* _ACTIVITY_: Would you set down the data that follows, word for word, without any pictures?
[Start of Attachment]
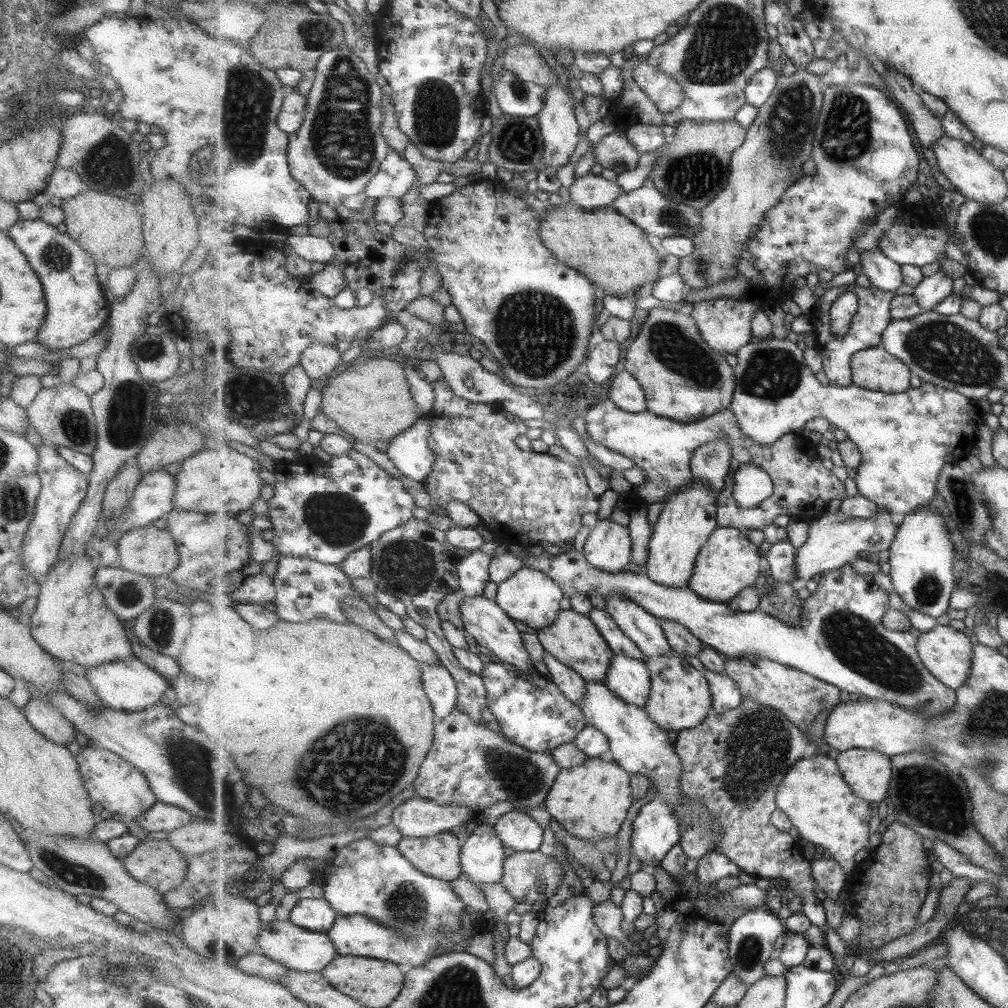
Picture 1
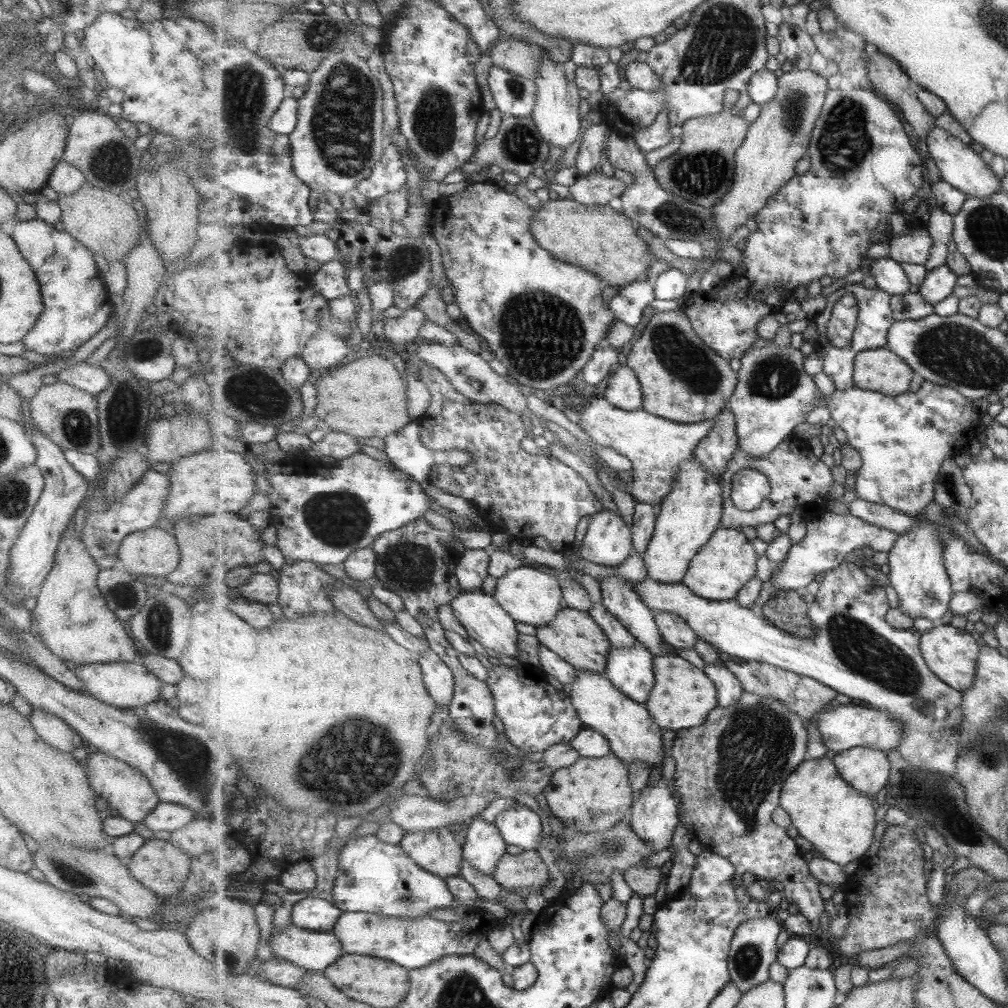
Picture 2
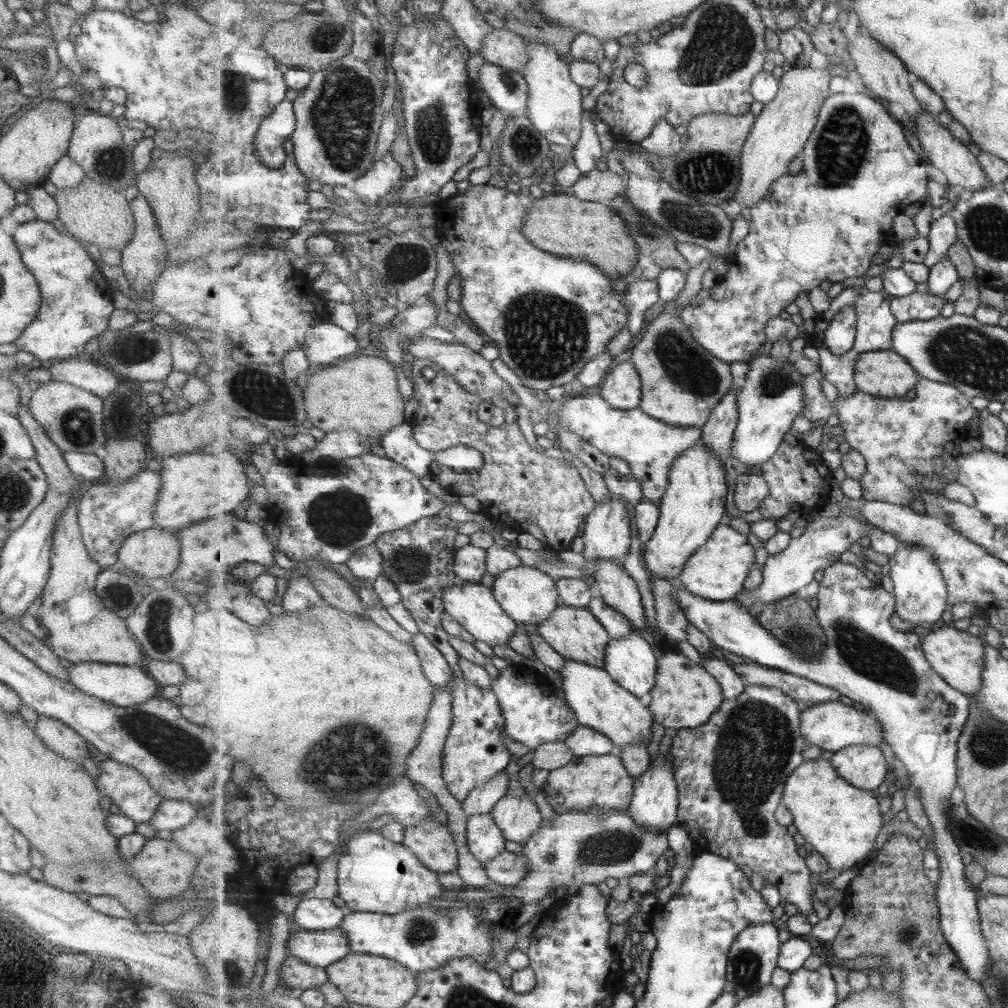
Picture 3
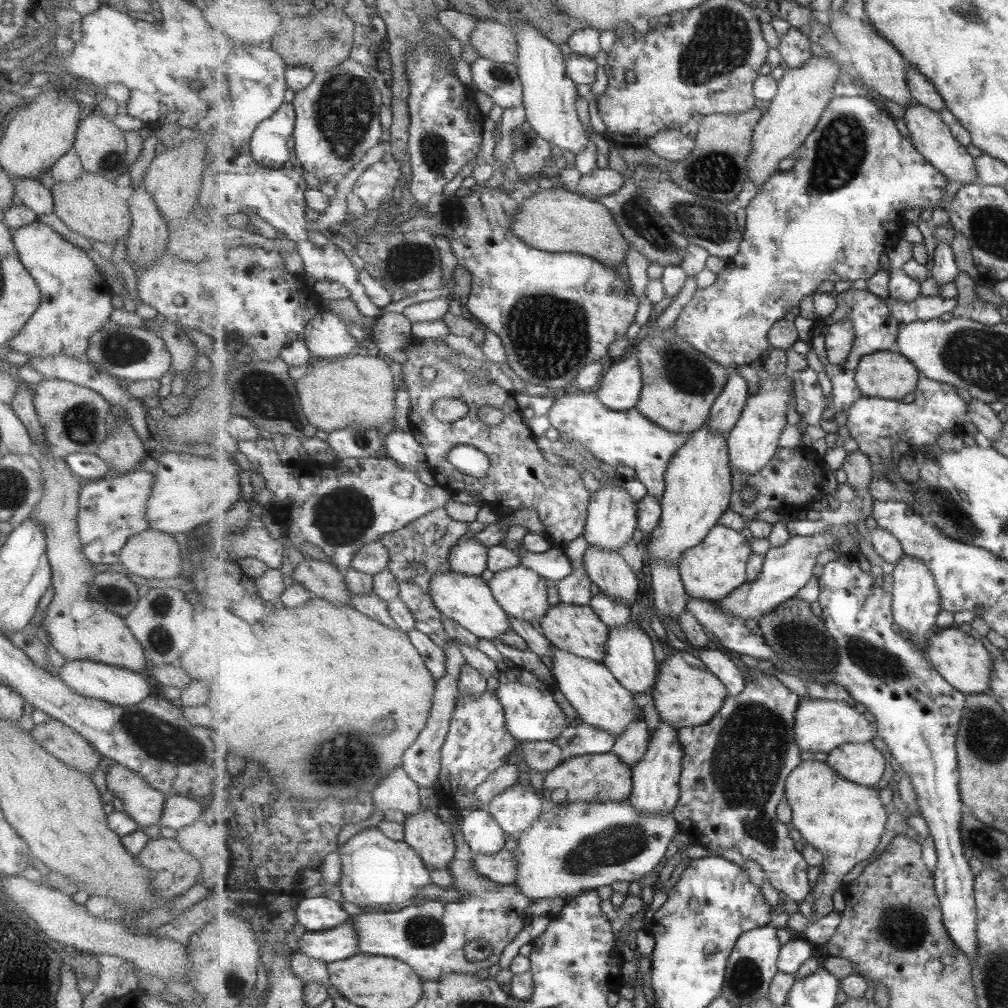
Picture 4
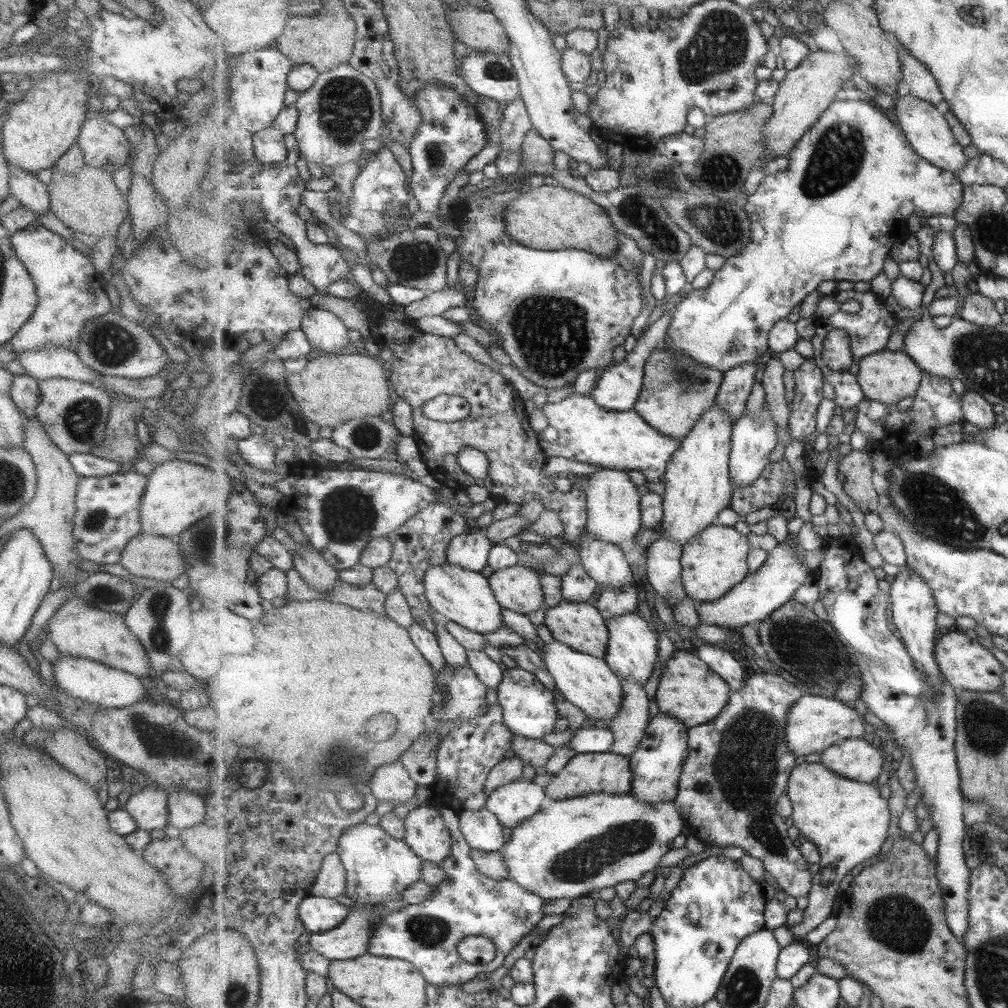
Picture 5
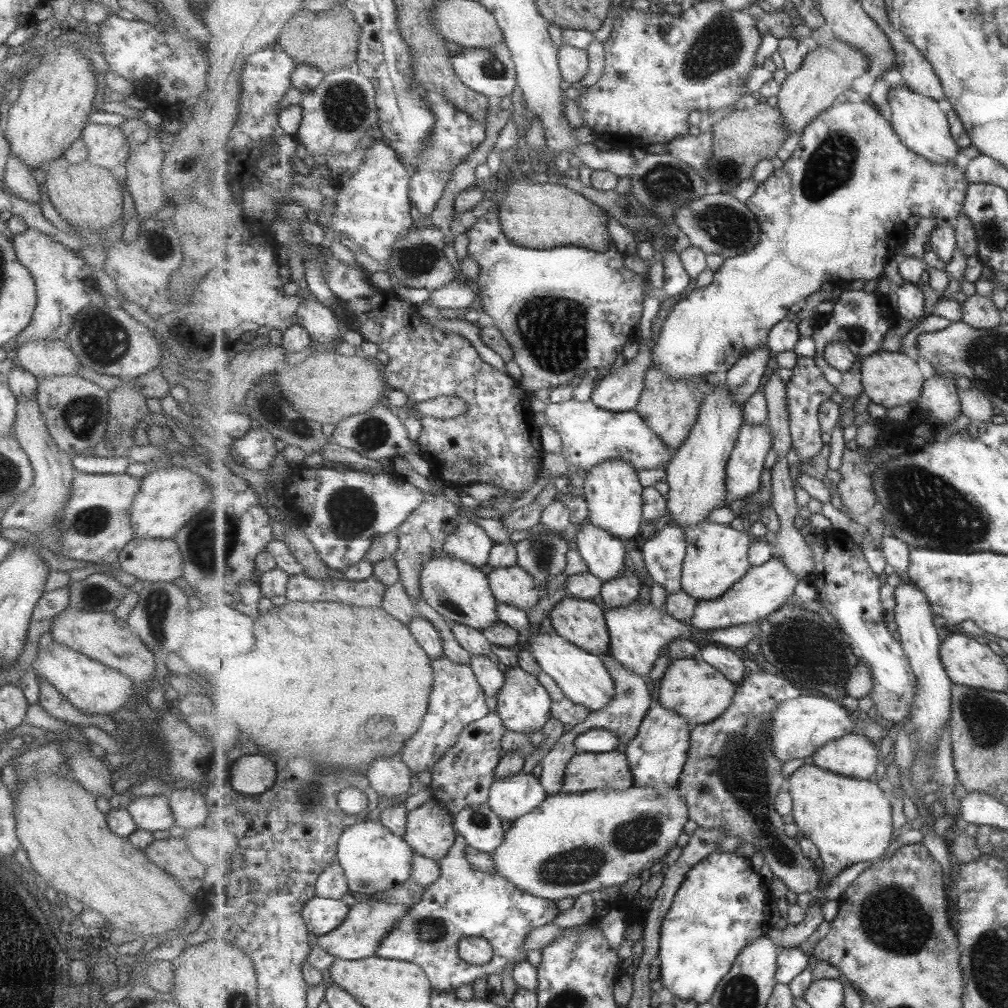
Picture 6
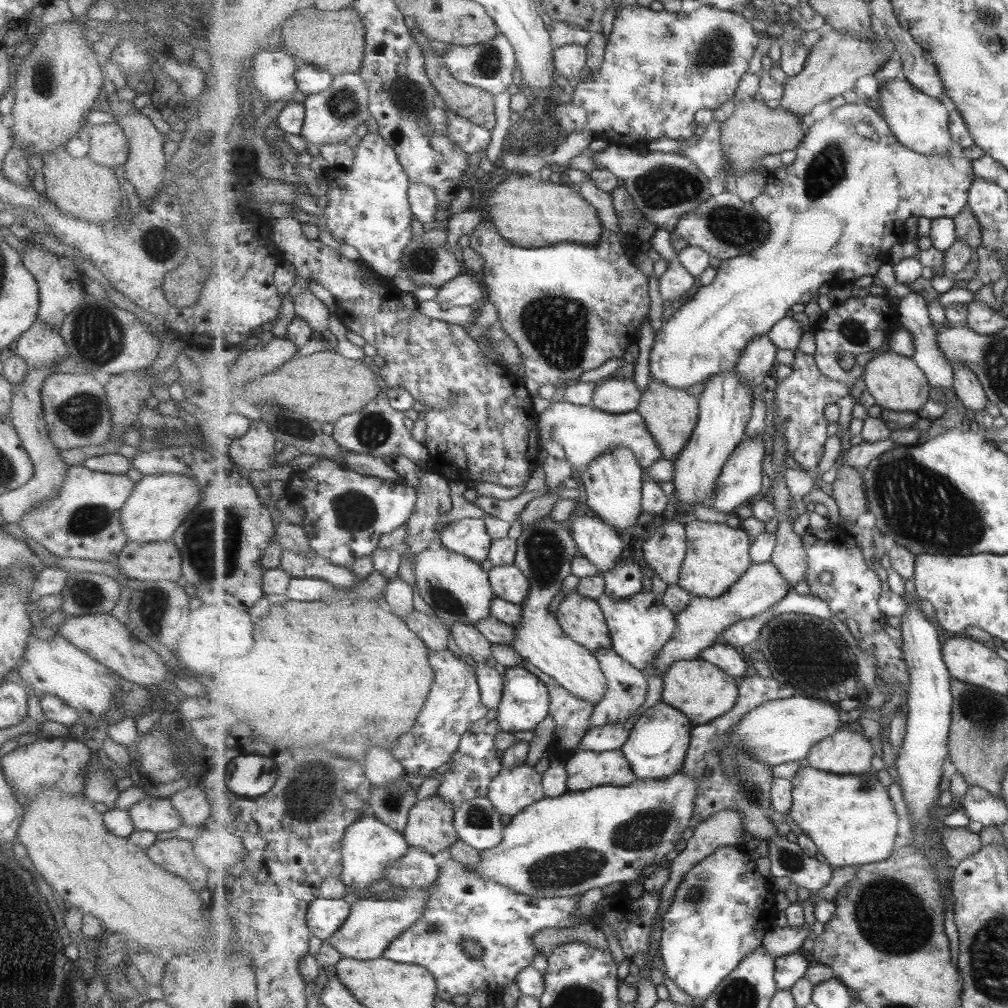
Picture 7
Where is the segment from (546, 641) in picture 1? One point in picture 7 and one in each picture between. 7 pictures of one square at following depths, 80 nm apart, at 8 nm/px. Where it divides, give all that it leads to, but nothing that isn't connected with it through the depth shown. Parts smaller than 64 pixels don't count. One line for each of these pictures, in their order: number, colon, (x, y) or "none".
2: (574, 635)
3: (576, 633)
4: (579, 629)
5: (581, 626)
6: (580, 621)
7: (583, 619)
[End of Attachment]
* _SOLUTION FOR THIS TASK_:
Picture 1
Picture 2
Picture 3
Picture 4
Picture 5
Picture 6
Picture 7
Where is the segment from (546, 641) in picture 1? One point in picture 7 and one in each picture between. 7 pictures of one square at following depths, 80 nm apart, at 8 nm/px. Where it divides, give all that it leads to, but nothing that isn't connected with it through the depth shown. Parts smaller than 64 pixels don't count. One line for each of these pictures, in their order: number, colon, (x, y) or "none".
2: (574, 635)
3: (576, 633)
4: (579, 629)
5: (581, 626)
6: (580, 621)
7: (583, 619)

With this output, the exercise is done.